Monday, February 23, 2009

The Arrival of the Box

A package arrived in the mail today. Oh how glorious. The satisfying pop as you break the tape, the little breeze you make when you pull open the flaps. And there. Something. Anything. Excitement was already at it's peak, for me at least, the joy is in the opening. The expectation. Granted, it's many levels better when it's something you've been expecting, or something amazing you didn't expect! I love the anticipation. I love the moment just as the scissors hit the box, the moment of pulling up the first layer of packaging before the goodies inside. Those collective moments make me want to drink lemonade and slow down.
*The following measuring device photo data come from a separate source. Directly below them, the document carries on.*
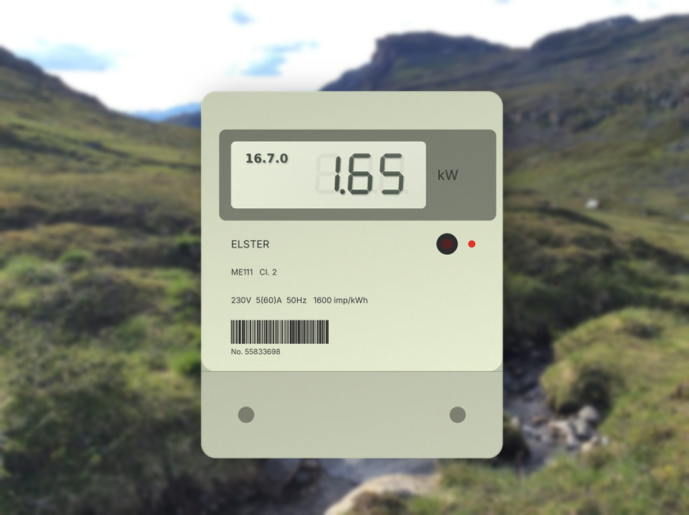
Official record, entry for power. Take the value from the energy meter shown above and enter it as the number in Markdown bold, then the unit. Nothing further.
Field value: **1.65** kW
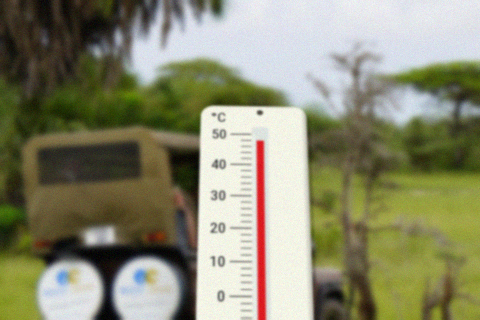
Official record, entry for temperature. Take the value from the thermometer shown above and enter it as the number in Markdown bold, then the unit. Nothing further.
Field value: **48** °C
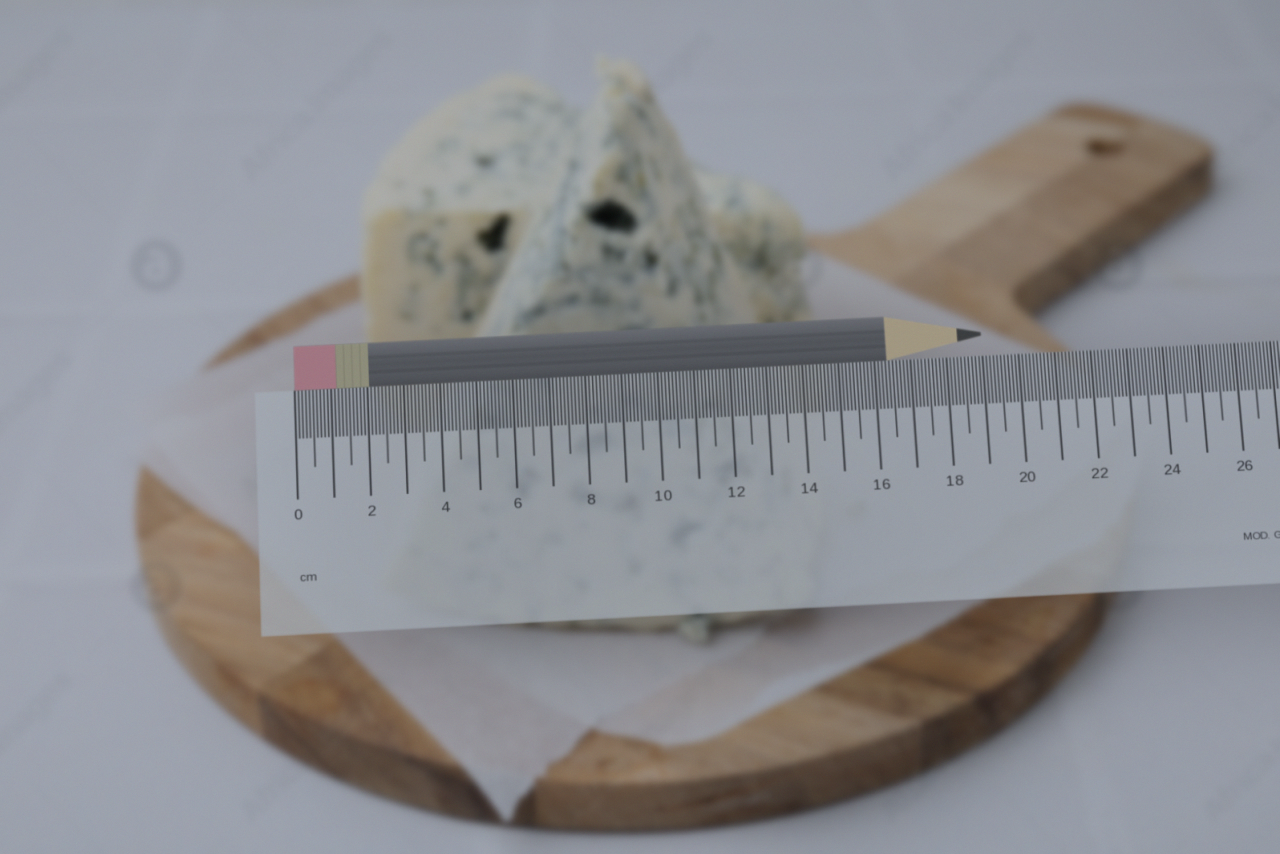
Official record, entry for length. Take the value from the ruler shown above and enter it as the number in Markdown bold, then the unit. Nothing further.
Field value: **19** cm
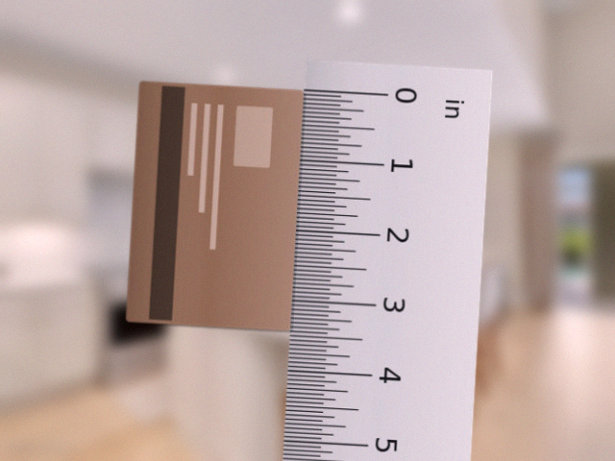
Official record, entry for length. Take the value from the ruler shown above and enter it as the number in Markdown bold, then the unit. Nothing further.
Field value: **3.4375** in
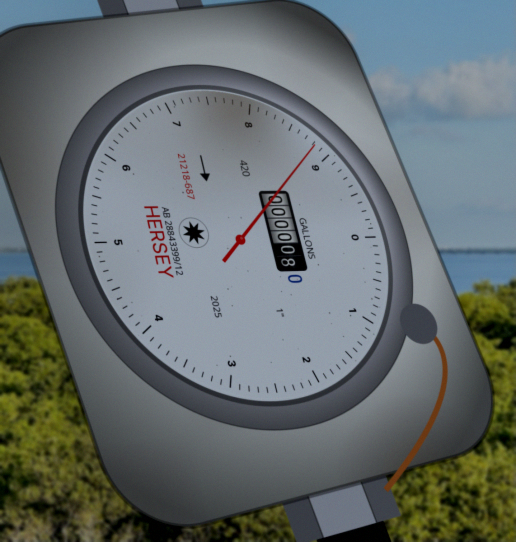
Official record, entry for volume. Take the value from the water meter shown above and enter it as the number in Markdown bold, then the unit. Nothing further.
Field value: **78.8** gal
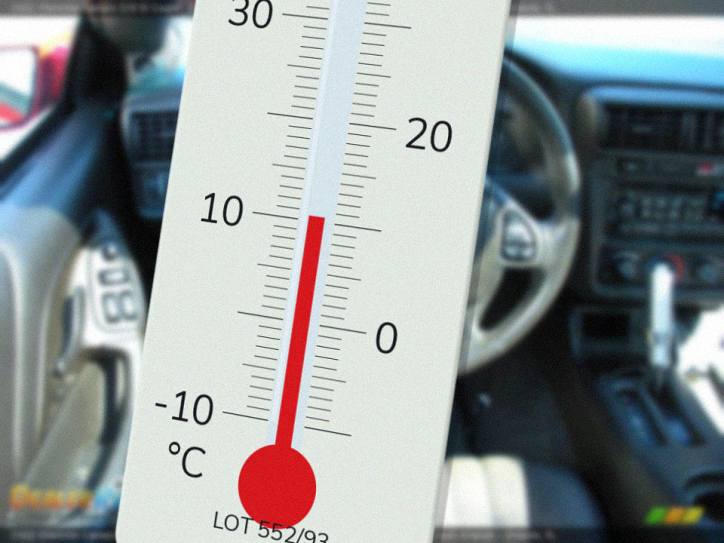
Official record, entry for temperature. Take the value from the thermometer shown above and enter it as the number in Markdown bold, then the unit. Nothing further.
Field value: **10.5** °C
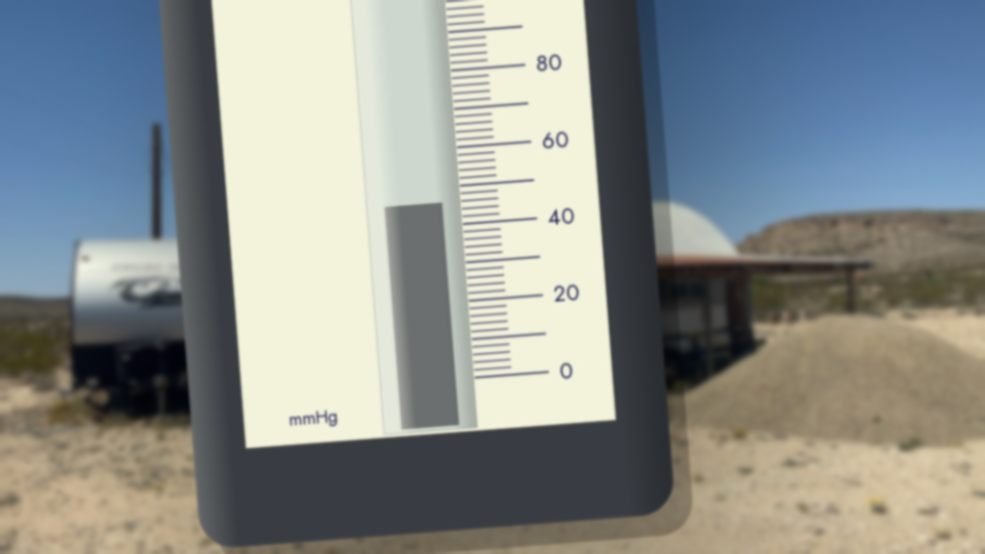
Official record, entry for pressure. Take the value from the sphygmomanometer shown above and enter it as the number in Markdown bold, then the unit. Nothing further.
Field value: **46** mmHg
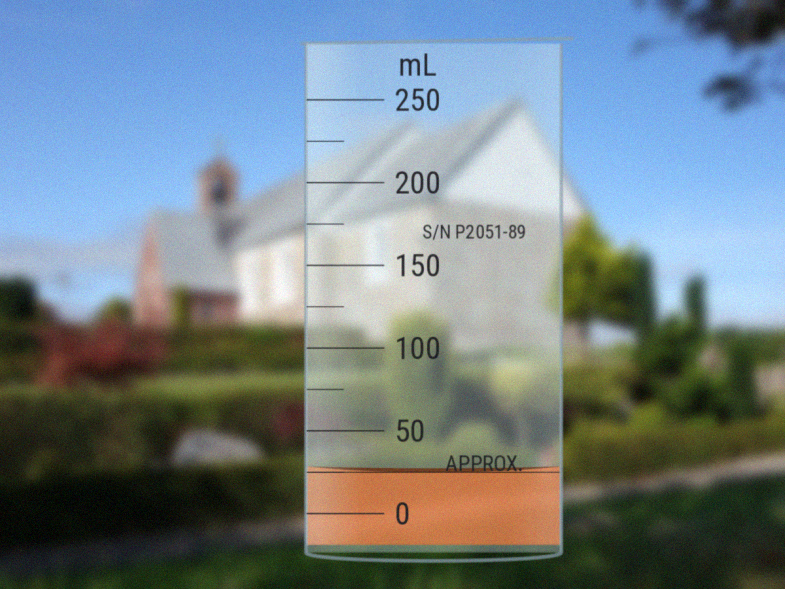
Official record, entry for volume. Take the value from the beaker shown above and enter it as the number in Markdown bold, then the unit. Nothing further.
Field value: **25** mL
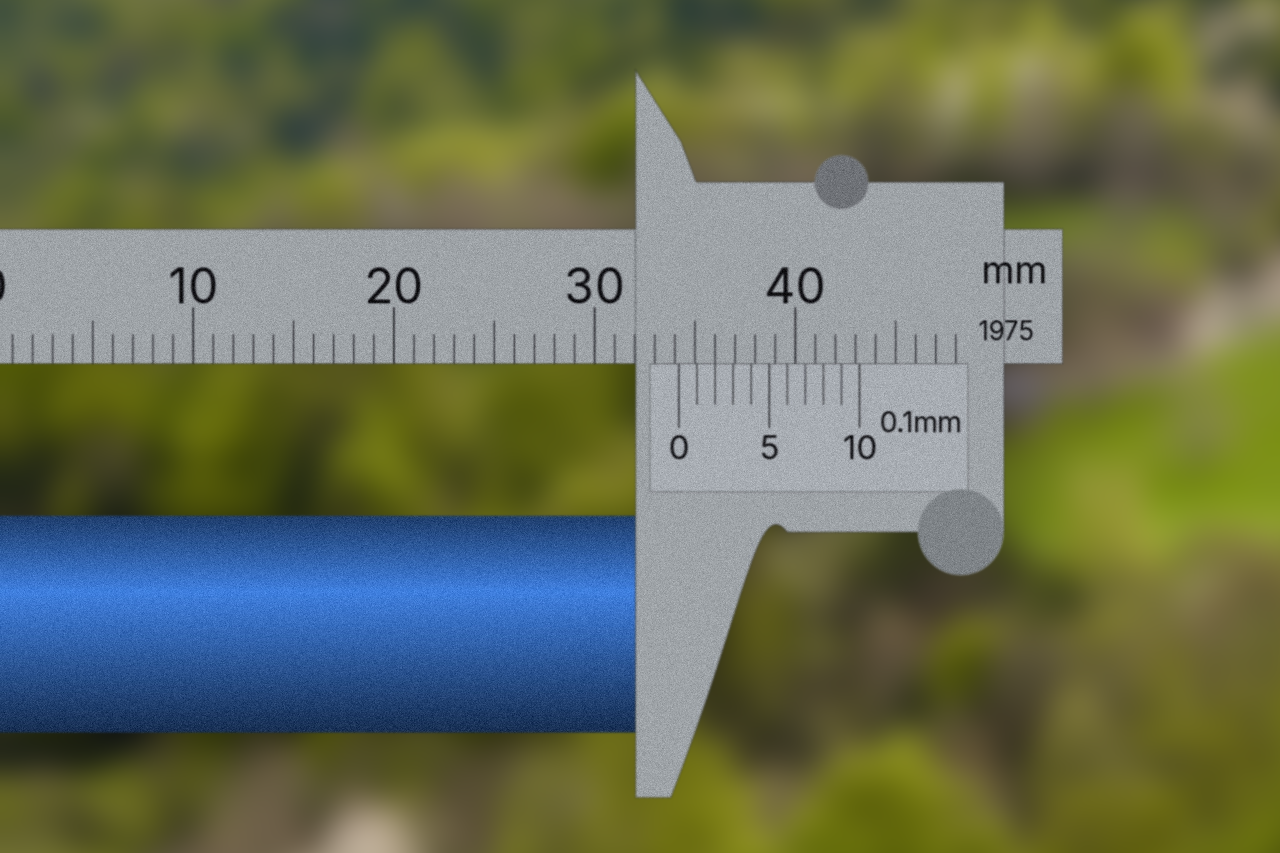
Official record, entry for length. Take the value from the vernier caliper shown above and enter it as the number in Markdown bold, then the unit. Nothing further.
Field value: **34.2** mm
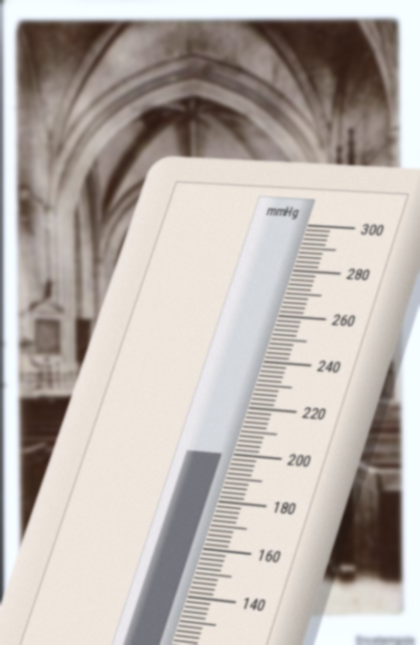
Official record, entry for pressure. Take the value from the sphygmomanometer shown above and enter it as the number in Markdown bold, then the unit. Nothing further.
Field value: **200** mmHg
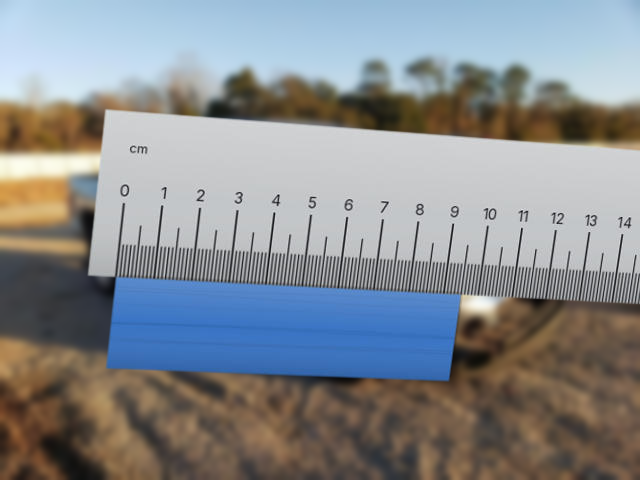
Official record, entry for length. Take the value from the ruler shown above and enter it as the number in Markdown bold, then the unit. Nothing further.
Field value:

What does that say about me? Do I like plans more than reality? Possibilities more than actualities? Do I like to picture joy rather than experience it? Am I reading into this too much? Yes, probably, but I didn't think about this so much until just now. It's an amazing thing, writing, how it lays things before you to examine.

The box was very exciting. Even though I packed it myself, many months ago, it was more exciting than it would have been had it arrived, as scheduled, many months ago. But, in opening it, and handling the goods I felt necessary to ship myself, I also found myself questioning my mentality and revisiting the moments surrounding the packing of the box.

Sweaters, two... brown. Two brown sweaters. Is it ironic that when I opened the box I was also wearing a brown sweater? So I own three brown sweaters. Maybe I should throw a sweater party. Brown only-- rotating every hour (i'd be the only hardcore party goer I expect!). Also, a shirt that doesn't fit (ahhh hope), a shirt that didn't make the morocco cut (welcome back), a pair of pants that got much love when I was in the classrooms (why are you here?) and a black button up shirt (for my formal hike? Huh?). Baby pictures (yay!), Grandma jam (dare I say, double yay!), my external hard drive (now there's a metaphor... shipping my external memory to myself. Hah!) and a pair of socks (sweeeeet). Simple items. So much joy. Oh and tiny fake flowers for my scrapbook. ESSENTIAL. Hah!

So, should I tell myself that this is acceptable behavior? To mail myself my own items because I want to. Need? no no no, my friends, and I am very aware, it is a want for sure. For now, I accept this behavior and allow myself to indulge in what I want (not getting to crazy, keep that new laptop and camera and house in fiji at bay, christine, but you can splurge on the goat cheese). At some point, when I open a box I pack for myself and note that I packed two similar things, and am also wearing a similar article of clothing-- maybe then I will realize I need to keep myself in check.